彼は本来なら高校三年生の年齢だけど、高校へは初めから進学していない。実家は帯広で、今は札幌でひとり暮らし。昼間はガソリンスタンド、夜は友達が経営するこのバーでバイトしている。ときどき貯めたお金で旅をする。アイヌの祭りと絵を描くことが好き。

あたしも自分のことを話した。

高校になじめなくて中退してしまったこと。友達はみんな高校生活を楽しんでいて、その話を聞くのが嫌で連絡をとらなくなったこと。バイト先でも、たぶん傍目にはなじめているけど、どこか居心地が悪いこと。

そして、居場所を探していること。

「あたし、行きつけのバーを探してたんだ」

誰にも言わないけど、あたしはずっと淋しかった。バーに行けば、そこが居場所になるかもしれないと思ったのだ。

「そのバーのイメージはどこから来てるの」
「小説」
「例えば?」
「村上春樹とか……」

四月ばかが吹き出す。

「ごめんな、こじゃれた会話できなくて」

初めてすすきのに来た日、たくさんの人がいて淋しかった。部屋でひとりでいるときは淋しくないのに、たくさんの人の中でひとりになると、ぞっとするほど淋しかった。

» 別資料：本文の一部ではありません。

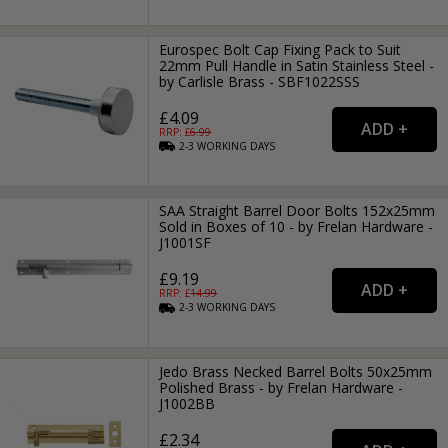
Eurospec Bolt Cap Fixing Pack to Suit
22mm Pull Handle in Satin Stainless Steel -
by Carlisle Brass - SBF1022SSS
£4.09
RRP: £
6.99
2-3
WORKING
DAYS
SAA Straight Barrel Door Bolts 152x25mm
Sold in Boxes of 10 - by Frelan Hardware -
J1001SF
£9.19
RRP: £
14.99
2-3
WORKING
DAYS
Jedo Brass Necked Barrel Bolts 50x25mm
Polished Brass - by Frelan Hardware -
J1002BB
£2.34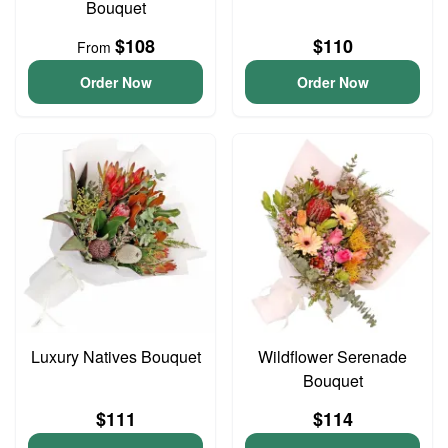
Bouquet
$108
$110
From
Order Now
Order Now
Luxury Natives Bouquet
Wildflower Serenade
Bouquet
$111
$114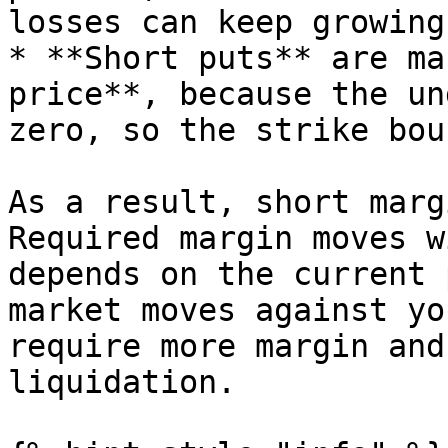
losses can keep growing
* **Short puts** are ma
price**, because the un
zero, so the strike bou
As a result, short marg
Required margin moves w
depends on the current 
market moves against yo
require more margin and
liquidation.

そう言うと、四月ばかは「淋しいって大事だよな」と言った。

「その感情、忘れないようにしときな。アンタは物書きでしょ」

あの頃の四月ばかはわかりやすく斜に構えていて、ニヒルな皮肉屋になろうとしていた。ニーチェが愛読書で、カートがヒーローだった。

でも、皮肉屋になるには優しすぎたのかもしれない。

エキゾチックな顔立ちの二枚目なのになで肩で肩幅が狭くて、色白で、意外とふっくりした可愛らしい手をしていた。

初めて会ったあの日、四月ばかがかけたニルヴァーナのCDは、昨日彼のCDファイルの中にはなかった。

「社会からドロップアウトしてるつもりだったんだよ、あの頃は。それでニルヴァーナ好きって、俺ってすげぇベタだな」と、いつだったか四月ばかは言っていた。

「恥ずかしい」と言いつつ、彼はたぶん、あの頃の自分を可愛いと思っている。それはあたしも同じだ。

四月ばかがニルヴァーナを聴かなくなったのはいつ頃からだろう。

皮肉屋を卒業したのは、いつだったろう。